Transcribed page contents
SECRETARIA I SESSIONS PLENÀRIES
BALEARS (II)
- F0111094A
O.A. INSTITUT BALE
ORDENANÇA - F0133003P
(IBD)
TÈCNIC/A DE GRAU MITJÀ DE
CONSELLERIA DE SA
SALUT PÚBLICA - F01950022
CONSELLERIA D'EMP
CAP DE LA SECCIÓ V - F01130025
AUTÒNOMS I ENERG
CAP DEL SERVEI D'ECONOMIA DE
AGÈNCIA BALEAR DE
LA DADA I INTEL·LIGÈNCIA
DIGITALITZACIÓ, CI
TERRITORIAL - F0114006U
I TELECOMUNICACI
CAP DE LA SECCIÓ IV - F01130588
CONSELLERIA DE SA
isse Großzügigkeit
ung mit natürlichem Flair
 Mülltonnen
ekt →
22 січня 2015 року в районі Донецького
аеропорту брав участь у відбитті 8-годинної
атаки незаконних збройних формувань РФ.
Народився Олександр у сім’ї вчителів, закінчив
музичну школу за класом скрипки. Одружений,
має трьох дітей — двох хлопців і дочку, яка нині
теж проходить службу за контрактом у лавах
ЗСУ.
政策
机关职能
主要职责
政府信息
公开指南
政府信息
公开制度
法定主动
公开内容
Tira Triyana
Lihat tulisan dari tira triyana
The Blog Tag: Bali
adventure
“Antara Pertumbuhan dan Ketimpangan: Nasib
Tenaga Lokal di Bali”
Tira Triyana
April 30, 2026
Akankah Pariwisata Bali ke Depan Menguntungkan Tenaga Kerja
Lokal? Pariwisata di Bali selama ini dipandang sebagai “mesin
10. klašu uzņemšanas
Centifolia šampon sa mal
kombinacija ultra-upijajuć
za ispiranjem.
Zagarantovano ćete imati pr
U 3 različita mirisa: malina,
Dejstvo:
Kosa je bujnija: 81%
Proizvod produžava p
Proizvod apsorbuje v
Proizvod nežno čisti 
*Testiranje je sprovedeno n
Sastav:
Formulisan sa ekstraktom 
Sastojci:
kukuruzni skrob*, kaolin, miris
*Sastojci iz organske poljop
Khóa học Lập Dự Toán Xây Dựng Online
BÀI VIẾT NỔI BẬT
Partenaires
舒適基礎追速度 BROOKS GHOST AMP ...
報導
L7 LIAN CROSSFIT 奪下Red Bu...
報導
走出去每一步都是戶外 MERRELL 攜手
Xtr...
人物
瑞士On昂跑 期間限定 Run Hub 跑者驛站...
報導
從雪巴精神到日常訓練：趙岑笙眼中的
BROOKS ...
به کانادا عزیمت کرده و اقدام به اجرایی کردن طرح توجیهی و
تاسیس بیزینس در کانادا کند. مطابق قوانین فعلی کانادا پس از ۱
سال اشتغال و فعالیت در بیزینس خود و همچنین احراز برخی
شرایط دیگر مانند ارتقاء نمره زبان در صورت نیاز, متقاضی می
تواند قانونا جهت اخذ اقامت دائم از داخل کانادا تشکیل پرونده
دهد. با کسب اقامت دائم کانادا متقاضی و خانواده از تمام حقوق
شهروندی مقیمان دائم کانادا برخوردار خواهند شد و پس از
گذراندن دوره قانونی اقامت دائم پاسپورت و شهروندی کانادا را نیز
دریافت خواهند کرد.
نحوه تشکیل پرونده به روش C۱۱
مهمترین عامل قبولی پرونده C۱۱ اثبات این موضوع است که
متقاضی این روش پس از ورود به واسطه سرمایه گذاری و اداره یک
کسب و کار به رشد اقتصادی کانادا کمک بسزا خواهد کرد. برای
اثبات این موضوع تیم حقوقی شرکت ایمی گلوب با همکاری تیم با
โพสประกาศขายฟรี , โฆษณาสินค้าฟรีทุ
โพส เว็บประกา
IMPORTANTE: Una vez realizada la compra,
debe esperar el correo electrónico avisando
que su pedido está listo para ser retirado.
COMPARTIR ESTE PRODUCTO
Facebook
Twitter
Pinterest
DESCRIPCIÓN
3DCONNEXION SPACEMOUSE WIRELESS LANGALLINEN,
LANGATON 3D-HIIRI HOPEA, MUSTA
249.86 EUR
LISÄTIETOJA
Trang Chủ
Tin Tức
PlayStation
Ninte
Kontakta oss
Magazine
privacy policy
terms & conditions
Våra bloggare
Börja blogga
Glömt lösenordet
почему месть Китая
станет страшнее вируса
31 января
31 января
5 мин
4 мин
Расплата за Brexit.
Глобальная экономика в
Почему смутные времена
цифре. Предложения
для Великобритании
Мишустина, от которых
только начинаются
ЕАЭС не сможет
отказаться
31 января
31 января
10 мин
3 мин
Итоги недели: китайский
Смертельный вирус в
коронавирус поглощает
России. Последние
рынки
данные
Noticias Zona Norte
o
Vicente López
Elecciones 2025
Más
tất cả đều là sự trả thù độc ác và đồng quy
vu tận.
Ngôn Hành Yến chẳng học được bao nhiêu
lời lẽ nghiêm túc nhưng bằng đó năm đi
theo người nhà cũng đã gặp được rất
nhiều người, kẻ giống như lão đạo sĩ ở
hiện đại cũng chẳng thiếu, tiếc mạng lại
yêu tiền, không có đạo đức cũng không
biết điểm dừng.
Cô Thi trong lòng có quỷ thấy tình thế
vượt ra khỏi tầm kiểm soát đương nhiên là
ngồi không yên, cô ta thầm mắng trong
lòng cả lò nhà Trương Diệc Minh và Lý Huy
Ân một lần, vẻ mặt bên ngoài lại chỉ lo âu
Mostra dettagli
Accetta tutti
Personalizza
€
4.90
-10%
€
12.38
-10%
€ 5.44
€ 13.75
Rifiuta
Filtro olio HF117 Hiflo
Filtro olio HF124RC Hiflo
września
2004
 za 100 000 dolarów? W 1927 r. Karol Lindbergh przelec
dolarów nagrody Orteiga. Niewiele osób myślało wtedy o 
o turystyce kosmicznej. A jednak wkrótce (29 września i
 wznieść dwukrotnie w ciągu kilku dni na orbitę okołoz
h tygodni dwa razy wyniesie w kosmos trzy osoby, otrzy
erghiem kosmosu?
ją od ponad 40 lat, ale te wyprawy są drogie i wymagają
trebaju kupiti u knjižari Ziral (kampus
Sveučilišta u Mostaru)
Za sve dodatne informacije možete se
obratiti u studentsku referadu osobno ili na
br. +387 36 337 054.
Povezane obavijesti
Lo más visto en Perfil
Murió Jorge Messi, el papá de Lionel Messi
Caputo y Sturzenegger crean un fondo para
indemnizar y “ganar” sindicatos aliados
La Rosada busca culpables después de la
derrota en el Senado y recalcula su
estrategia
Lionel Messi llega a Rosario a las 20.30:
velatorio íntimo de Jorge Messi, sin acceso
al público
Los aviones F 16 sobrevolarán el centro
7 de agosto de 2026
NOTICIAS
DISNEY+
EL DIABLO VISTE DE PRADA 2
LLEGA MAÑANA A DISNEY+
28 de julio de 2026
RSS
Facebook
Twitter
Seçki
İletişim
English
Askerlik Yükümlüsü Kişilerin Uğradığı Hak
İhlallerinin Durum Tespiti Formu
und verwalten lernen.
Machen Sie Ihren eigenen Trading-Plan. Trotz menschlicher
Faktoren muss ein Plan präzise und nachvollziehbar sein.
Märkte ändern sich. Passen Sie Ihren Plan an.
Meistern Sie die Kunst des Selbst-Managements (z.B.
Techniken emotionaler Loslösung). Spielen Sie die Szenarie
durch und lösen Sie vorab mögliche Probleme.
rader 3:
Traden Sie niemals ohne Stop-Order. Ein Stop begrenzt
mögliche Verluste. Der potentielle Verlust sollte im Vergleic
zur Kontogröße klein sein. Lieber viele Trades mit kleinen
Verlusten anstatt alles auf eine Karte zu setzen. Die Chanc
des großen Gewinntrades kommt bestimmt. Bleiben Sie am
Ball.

▶ _Task instructions_:
Reproduce the material above, switching "Stop-Order" to "Stop-Loss-Order" and keeping everything else unchanged.

▶ _Finished exercise_:
SECRETARIA I SESSIONS PLENÀRIES
BALEARS (II)
- F0111094A
O.A. INSTITUT BALE
ORDENANÇA - F0133003P
(IBD)
TÈCNIC/A DE GRAU MITJÀ DE
CONSELLERIA DE SA
SALUT PÚBLICA - F01950022
CONSELLERIA D'EMP
CAP DE LA SECCIÓ V - F01130025
AUTÒNOMS I ENERG
CAP DEL SERVEI D'ECONOMIA DE
AGÈNCIA BALEAR DE
LA DADA I INTEL·LIGÈNCIA
DIGITALITZACIÓ, CI
TERRITORIAL - F0114006U
I TELECOMUNICACI
CAP DE LA SECCIÓ IV - F01130588
CONSELLERIA DE SA
isse Großzügigkeit
ung mit natürlichem Flair
 Mülltonnen
ekt →
22 січня 2015 року в районі Донецького
аеропорту брав участь у відбитті 8-годинної
атаки незаконних збройних формувань РФ.
Народився Олександр у сім’ї вчителів, закінчив
музичну школу за класом скрипки. Одружений,
має трьох дітей — двох хлопців і дочку, яка нині
теж проходить службу за контрактом у лавах
ЗСУ.
政策
机关职能
主要职责
政府信息
公开指南
政府信息
公开制度
法定主动
公开内容
Tira Triyana
Lihat tulisan dari tira triyana
The Blog Tag: Bali
adventure
“Antara Pertumbuhan dan Ketimpangan: Nasib
Tenaga Lokal di Bali”
Tira Triyana
April 30, 2026
Akankah Pariwisata Bali ke Depan Menguntungkan Tenaga Kerja
Lokal? Pariwisata di Bali selama ini dipandang sebagai “mesin
10. klašu uzņemšanas
Centifolia šampon sa mal
kombinacija ultra-upijajuć
za ispiranjem.
Zagarantovano ćete imati pr
U 3 različita mirisa: malina,
Dejstvo:
Kosa je bujnija: 81%
Proizvod produžava p
Proizvod apsorbuje v
Proizvod nežno čisti 
*Testiranje je sprovedeno n
Sastav:
Formulisan sa ekstraktom 
Sastojci:
kukuruzni skrob*, kaolin, miris
*Sastojci iz organske poljop
Khóa học Lập Dự Toán Xây Dựng Online
BÀI VIẾT NỔI BẬT
Partenaires
舒適基礎追速度 BROOKS GHOST AMP ...
報導
L7 LIAN CROSSFIT 奪下Red Bu...
報導
走出去每一步都是戶外 MERRELL 攜手
Xtr...
人物
瑞士On昂跑 期間限定 Run Hub 跑者驛站...
報導
從雪巴精神到日常訓練：趙岑笙眼中的
BROOKS ...
به کانادا عزیمت کرده و اقدام به اجرایی کردن طرح توجیهی و
تاسیس بیزینس در کانادا کند. مطابق قوانین فعلی کانادا پس از ۱
سال اشتغال و فعالیت در بیزینس خود و همچنین احراز برخی
شرایط دیگر مانند ارتقاء نمره زبان در صورت نیاز, متقاضی می
تواند قانونا جهت اخذ اقامت دائم از داخل کانادا تشکیل پرونده
دهد. با کسب اقامت دائم کانادا متقاضی و خانواده از تمام حقوق
شهروندی مقیمان دائم کانادا برخوردار خواهند شد و پس از
گذراندن دوره قانونی اقامت دائم پاسپورت و شهروندی کانادا را نیز
دریافت خواهند کرد.
نحوه تشکیل پرونده به روش C۱۱
مهمترین عامل قبولی پرونده C۱۱ اثبات این موضوع است که
متقاضی این روش پس از ورود به واسطه سرمایه گذاری و اداره یک
کسب و کار به رشد اقتصادی کانادا کمک بسزا خواهد کرد. برای
اثبات این موضوع تیم حقوقی شرکت ایمی گلوب با همکاری تیم با
โพสประกาศขายฟรี , โฆษณาสินค้าฟรีทุ
โพส เว็บประกา
IMPORTANTE: Una vez realizada la compra,
debe esperar el correo electrónico avisando
que su pedido está listo para ser retirado.
COMPARTIR ESTE PRODUCTO
Facebook
Twitter
Pinterest
DESCRIPCIÓN
3DCONNEXION SPACEMOUSE WIRELESS LANGALLINEN,
LANGATON 3D-HIIRI HOPEA, MUSTA
249.86 EUR
LISÄTIETOJA
Trang Chủ
Tin Tức
PlayStation
Ninte
Kontakta oss
Magazine
privacy policy
terms & conditions
Våra bloggare
Börja blogga
Glömt lösenordet
почему месть Китая
станет страшнее вируса
31 января
31 января
5 мин
4 мин
Расплата за Brexit.
Глобальная экономика в
Почему смутные времена
цифре. Предложения
для Великобритании
Мишустина, от которых
только начинаются
ЕАЭС не сможет
отказаться
31 января
31 января
10 мин
3 мин
Итоги недели: китайский
Смертельный вирус в
коронавирус поглощает
России. Последние
рынки
данные
Noticias Zona Norte
o
Vicente López
Elecciones 2025
Más
tất cả đều là sự trả thù độc ác và đồng quy
vu tận.
Ngôn Hành Yến chẳng học được bao nhiêu
lời lẽ nghiêm túc nhưng bằng đó năm đi
theo người nhà cũng đã gặp được rất
nhiều người, kẻ giống như lão đạo sĩ ở
hiện đại cũng chẳng thiếu, tiếc mạng lại
yêu tiền, không có đạo đức cũng không
biết điểm dừng.
Cô Thi trong lòng có quỷ thấy tình thế
vượt ra khỏi tầm kiểm soát đương nhiên là
ngồi không yên, cô ta thầm mắng trong
lòng cả lò nhà Trương Diệc Minh và Lý Huy
Ân một lần, vẻ mặt bên ngoài lại chỉ lo âu
Mostra dettagli
Accetta tutti
Personalizza
€
4.90
-10%
€
12.38
-10%
€ 5.44
€ 13.75
Rifiuta
Filtro olio HF117 Hiflo
Filtro olio HF124RC Hiflo
września
2004
 za 100 000 dolarów? W 1927 r. Karol Lindbergh przelec
dolarów nagrody Orteiga. Niewiele osób myślało wtedy o 
o turystyce kosmicznej. A jednak wkrótce (29 września i
 wznieść dwukrotnie w ciągu kilku dni na orbitę okołoz
h tygodni dwa razy wyniesie w kosmos trzy osoby, otrzy
erghiem kosmosu?
ją od ponad 40 lat, ale te wyprawy są drogie i wymagają
trebaju kupiti u knjižari Ziral (kampus
Sveučilišta u Mostaru)
Za sve dodatne informacije možete se
obratiti u studentsku referadu osobno ili na
br. +387 36 337 054.
Povezane obavijesti
Lo más visto en Perfil
Murió Jorge Messi, el papá de Lionel Messi
Caputo y Sturzenegger crean un fondo para
indemnizar y “ganar” sindicatos aliados
La Rosada busca culpables después de la
derrota en el Senado y recalcula su
estrategia
Lionel Messi llega a Rosario a las 20.30:
velatorio íntimo de Jorge Messi, sin acceso
al público
Los aviones F 16 sobrevolarán el centro
7 de agosto de 2026
NOTICIAS
DISNEY+
EL DIABLO VISTE DE PRADA 2
LLEGA MAÑANA A DISNEY+
28 de julio de 2026
RSS
Facebook
Twitter
Seçki
İletişim
English
Askerlik Yükümlüsü Kişilerin Uğradığı Hak
İhlallerinin Durum Tespiti Formu
und verwalten lernen.
Machen Sie Ihren eigenen Trading-Plan. Trotz menschlicher
Faktoren muss ein Plan präzise und nachvollziehbar sein.
Märkte ändern sich. Passen Sie Ihren Plan an.
Meistern Sie die Kunst des Selbst-Managements (z.B.
Techniken emotionaler Loslösung). Spielen Sie die Szenarie
durch und lösen Sie vorab mögliche Probleme.
rader 3:
Traden Sie niemals ohne Stop-Loss-Order. Ein Stop begrenzt
mögliche Verluste. Der potentielle Verlust sollte im Vergleic
zur Kontogröße klein sein. Lieber viele Trades mit kleinen
Verlusten anstatt alles auf eine Karte zu setzen. Die Chanc
des großen Gewinntrades kommt bestimmt. Bleiben Sie am
Ball.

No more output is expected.